We've had some exciting developments this year within the mobile space in terms of advertising and marketing opportunities that look like the first steps in moving the device from the much maligned too hard basket (or spam tool) to being a device that offers exciting ways to meet marketing challenges.
Namely Telstra offering their content free to browse for their subscribers - which, whilst not ideal (reasonably priced datacaps would be the utopia - which allow users to use their mobile to access all content with no danger of bill shock) as well as the iPhone launching on July 11 and a stack of similar, multimedia devices entering the market in the next 6 months.
As an agency guy I have used mobile for about half a dozen campaigns this year and the results have been appealing. I liken it to the web 10 years ago - lots of users, minimal clutter, high response rates (all positives) but combined with carrier obstacles, slow connection speeds, inexperienced sales and no real standard o/s (all negatives). On a really positive side, clients are open and often proactive about the space and are willing to experiment on the medium ... this is great as it means ad dollars will arrive, and these ad dollars can fuel more refinement and innovation and investment.

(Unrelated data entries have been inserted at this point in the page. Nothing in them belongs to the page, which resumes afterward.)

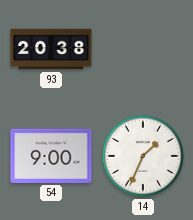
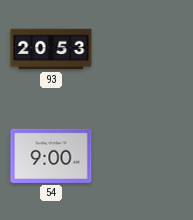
93: 20:38 -> 20:53
14: 1:34 -> none
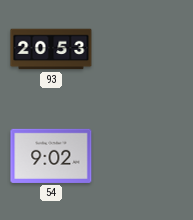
54: 9:00 -> 9:02
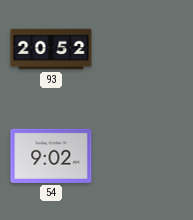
93: 20:53 -> 20:52
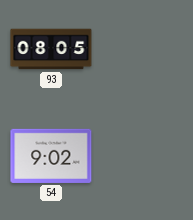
93: 20:52 -> 08:05
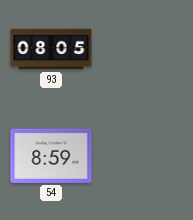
54: 9:02 -> 8:59
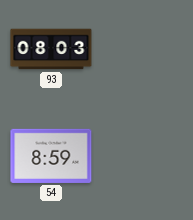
93: 08:05 -> 08:03
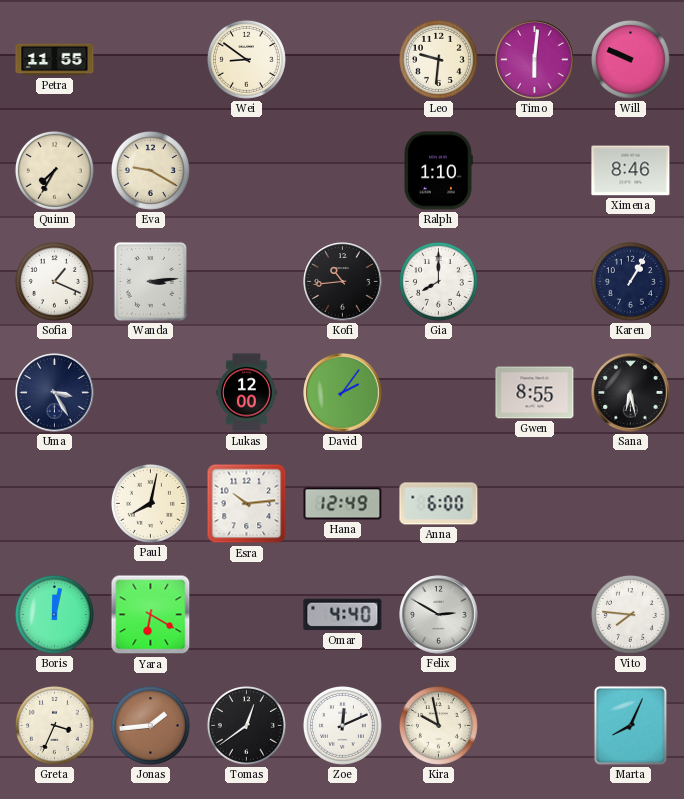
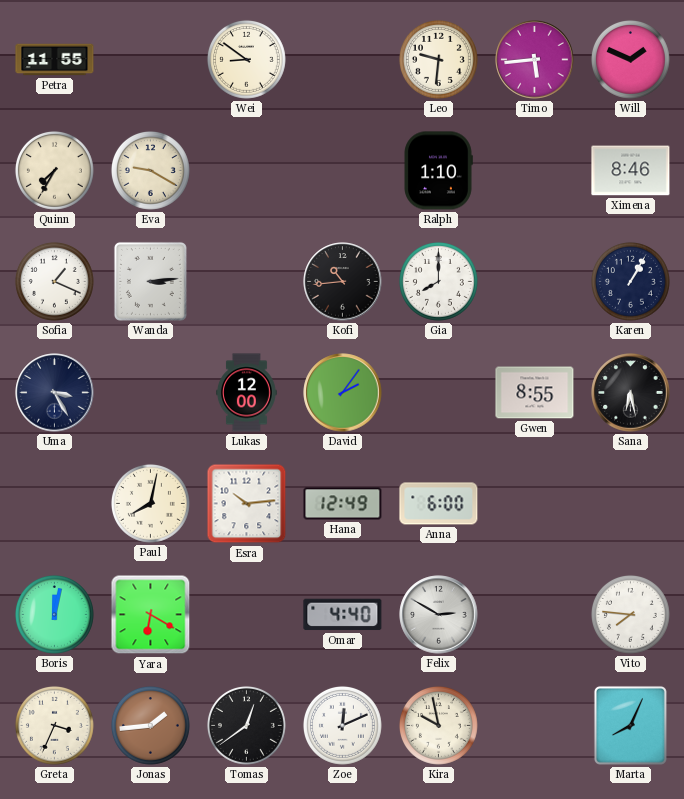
Timo: 6:01 -> 5:44
Will: 9:49 -> 1:49
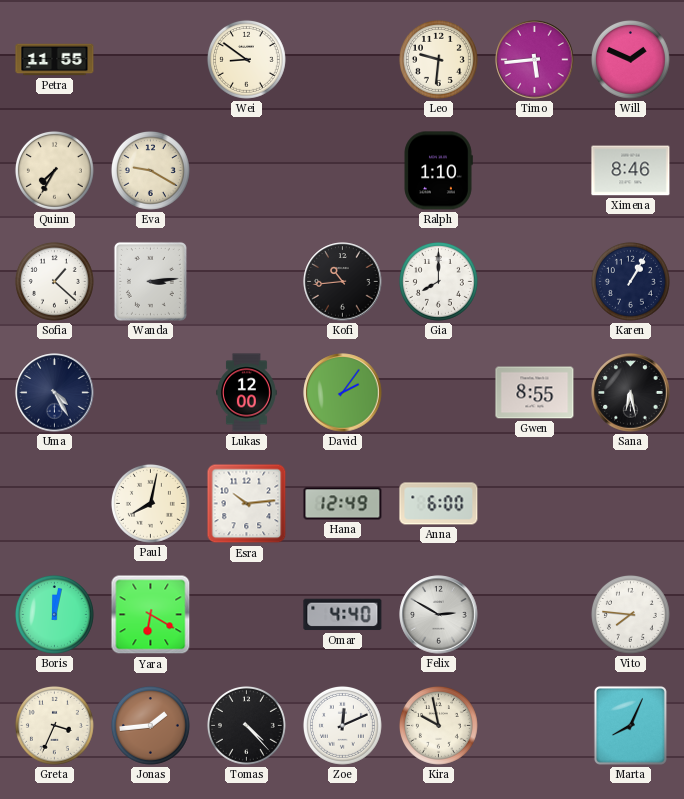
Sofia: 1:19 -> 1:22
Uma: 3:25 -> 4:25
Tomas: 12:39 -> 4:23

I'm no mobile expert, but I do have an understanding of wider media, especially digital ... and I don't believe the device is a specialty area.
So, what are 5 key areas that I think will be a focus
1. Opening up the mobile Internet
The net didn't really tip in terms of becoming a mainstream channel until connection speeds increased and users could access these speeds at a reasonable price. Right now this isn't the case with the mobile Internet. Secondly, the concept of a walled garden Internet seems ludicrous (imagine iinet subscribers only being able to access iinet content with their connection, and if they wanted to look at myspace or facebook or espn they'd incur extra charges) ... however this is how the mobile Internet is forming. It needs to open up and the carriers need to focus on being carriers and not content providers.

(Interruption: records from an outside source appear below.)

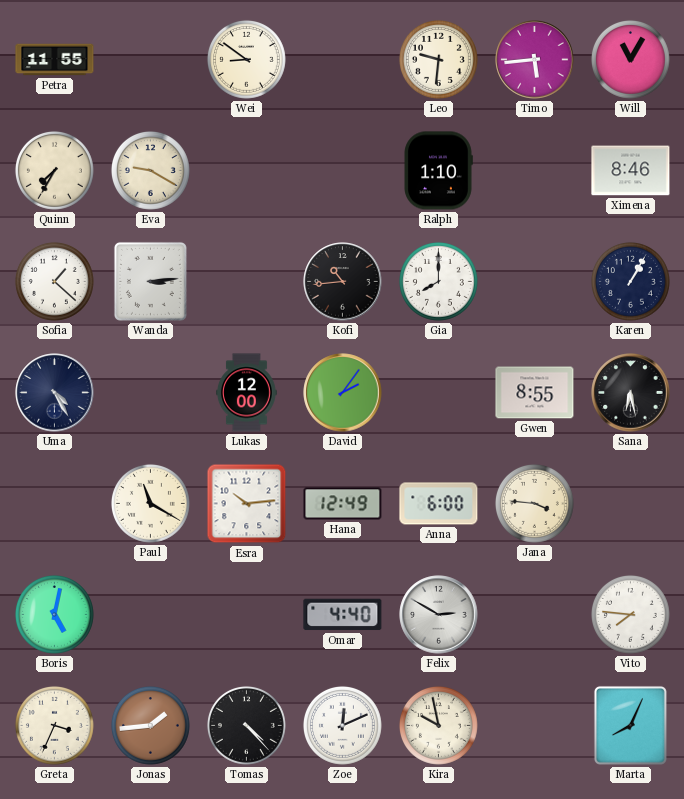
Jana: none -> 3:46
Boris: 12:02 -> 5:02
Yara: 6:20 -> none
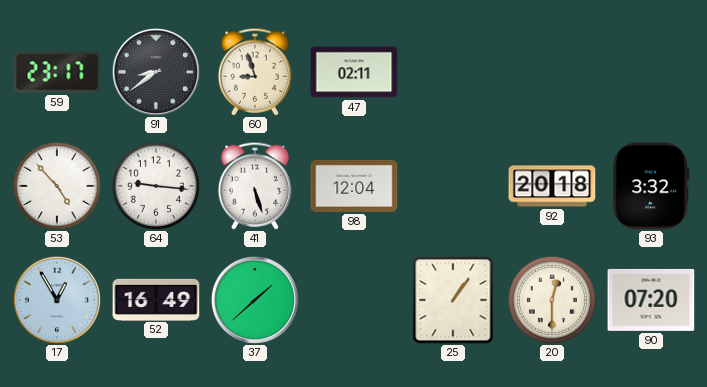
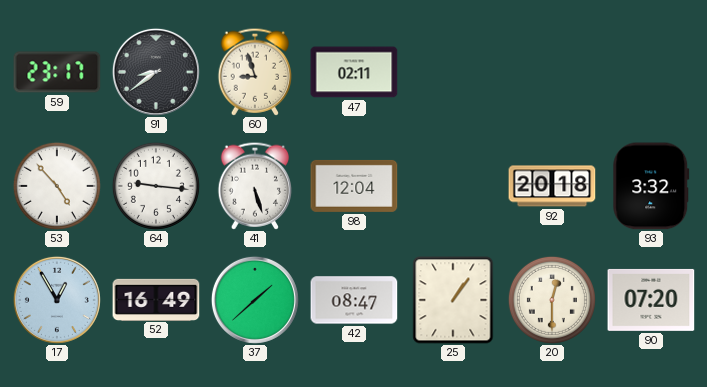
42: none -> 08:47
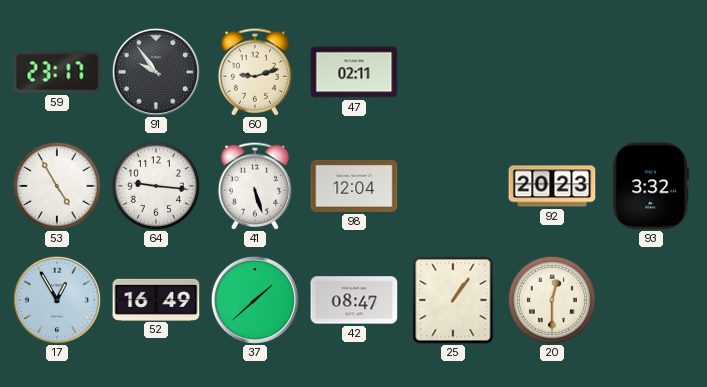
91: 8:39 -> 9:54
60: 8:57 -> 9:12
53: 4:53 -> 4:55
92: 20:18 -> 20:23
90: 07:20 -> none
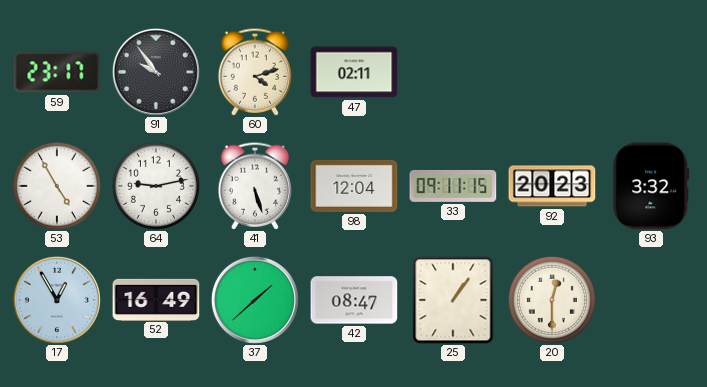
60: 9:12 -> 4:12
64: 9:16 -> 9:13
33: none -> 09:11
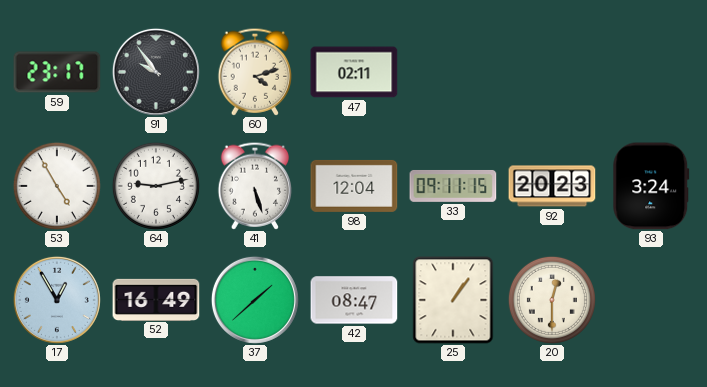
93: 3:32 -> 3:24
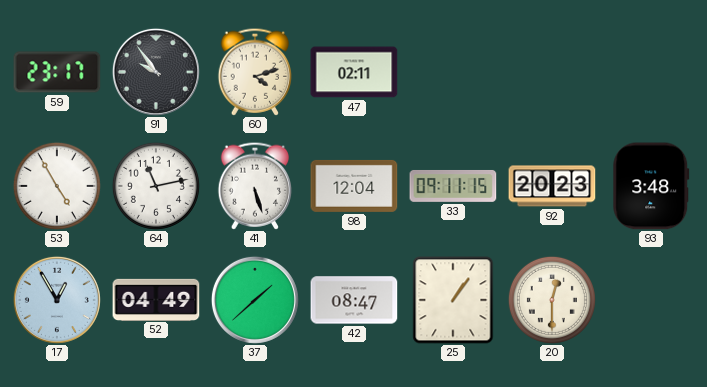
64: 9:13 -> 11:13
93: 3:24 -> 3:48
52: 16:49 -> 04:49
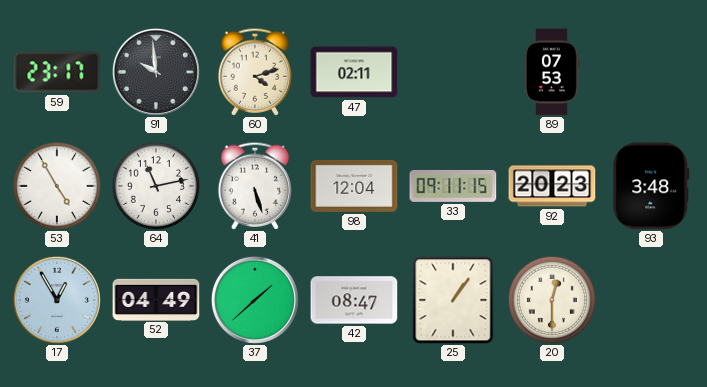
91: 9:54 -> 9:59
89: none -> 07:53
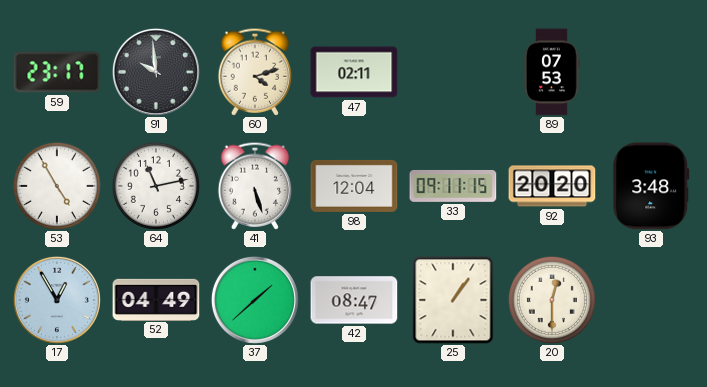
92: 20:23 -> 20:20
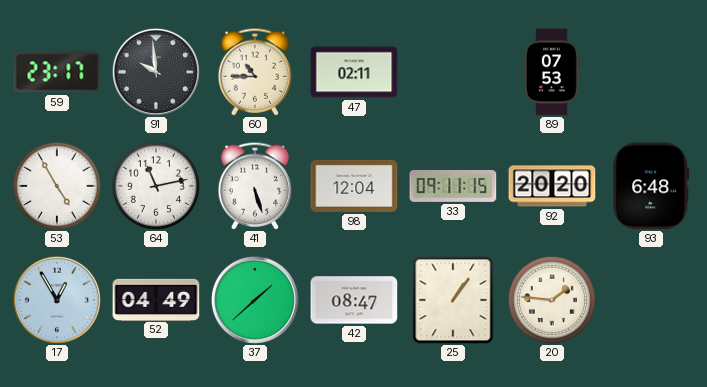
60: 4:12 -> 10:45
93: 3:48 -> 6:48
20: 12:30 -> 1:46
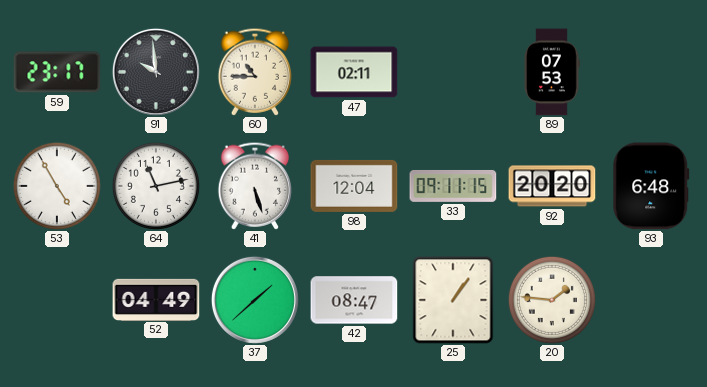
17: 12:55 -> none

2. Understanding the device is a utility
I really hope that the mobile Internet isn't sold as a spots and dots display medium. yes, this plays a part ... but the real value for brands is getting into the branded utility/content space - becoming the media. Given the space is such a blank canvas now, there is room for brands to develop wap sites/apps etc that offer real value to people. Cue cliche on moving from interuption to immersion.
3. Location based services
Imagine something like yelp.com ... but on mobile ... that utilised location based services. It would be cool if you'd just seen a movie at the Kino, and a service could recommend you bars/places to eat nearby that were rated by a community you respect. The dominant voice when talking about location based services has been around ad spam - not utility - this needs to change
4. Maintaining web like functionality and feel on mobile web
How can we replicate or adapt the current web experience to the mobile? How can we make a site like afl.com.au as strong as an off deck wap site? Ditto for Hotmail etc. Google has done a great job with this already - maps, gtalk and gmail are pretty slick web apps. For mobile web to work the experience the user gets when they visit site x can't be a z-grade version of the web version.

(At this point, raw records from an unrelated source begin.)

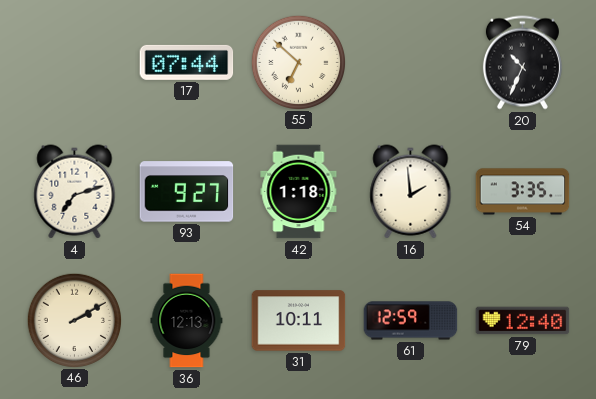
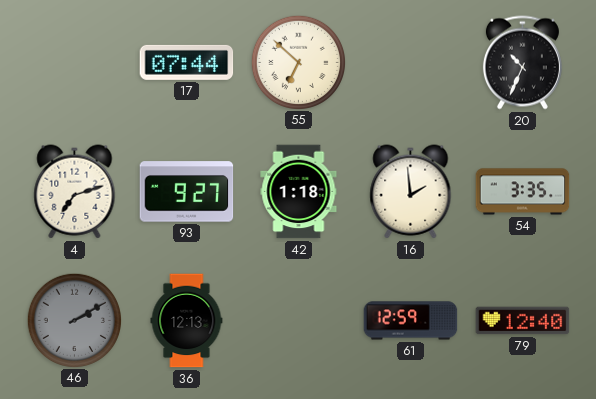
46 dial: cream -> grey
31: 10:11 -> none
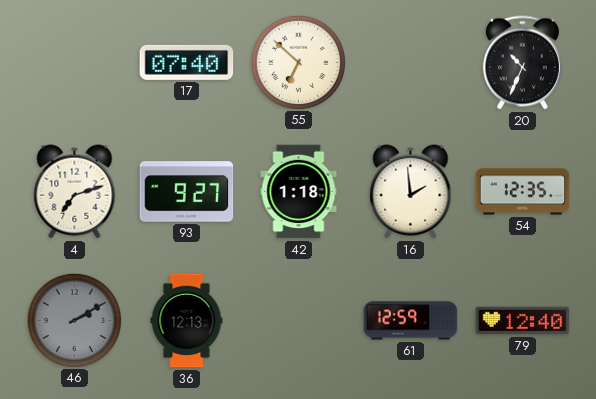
17: 07:44 -> 07:40
54: 3:35 -> 12:35
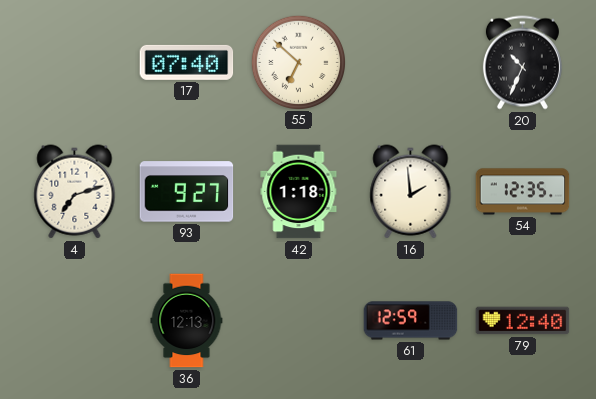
46: 2:10 -> none
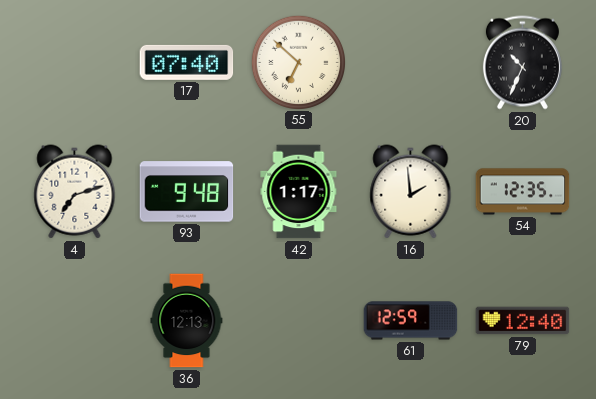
93: 9:27 -> 9:48
42: 1:18 -> 1:17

5. Filtering through the mess
There are already 1865 apps that have been built by third parties for the iphone - http://www.apple.com/webapps/index_abc.html - and loads seem kinda irrelevant. Filtering through the mess of apps, widgets etc will be something users will have to endure - just like with Facebook and all those Slide and Rockyou useless widgets ... iPhoners will be bomarded with an equal amount of inane things to add. Advertisers need to make sure they are not just creating more junk, but creating something of use.
A few other areas worth mentioning is the mobile as a DR channel - I believe it has great strength in this area in numerous ways. Add CRM to this as well - which some companies are already using in a limited capacity.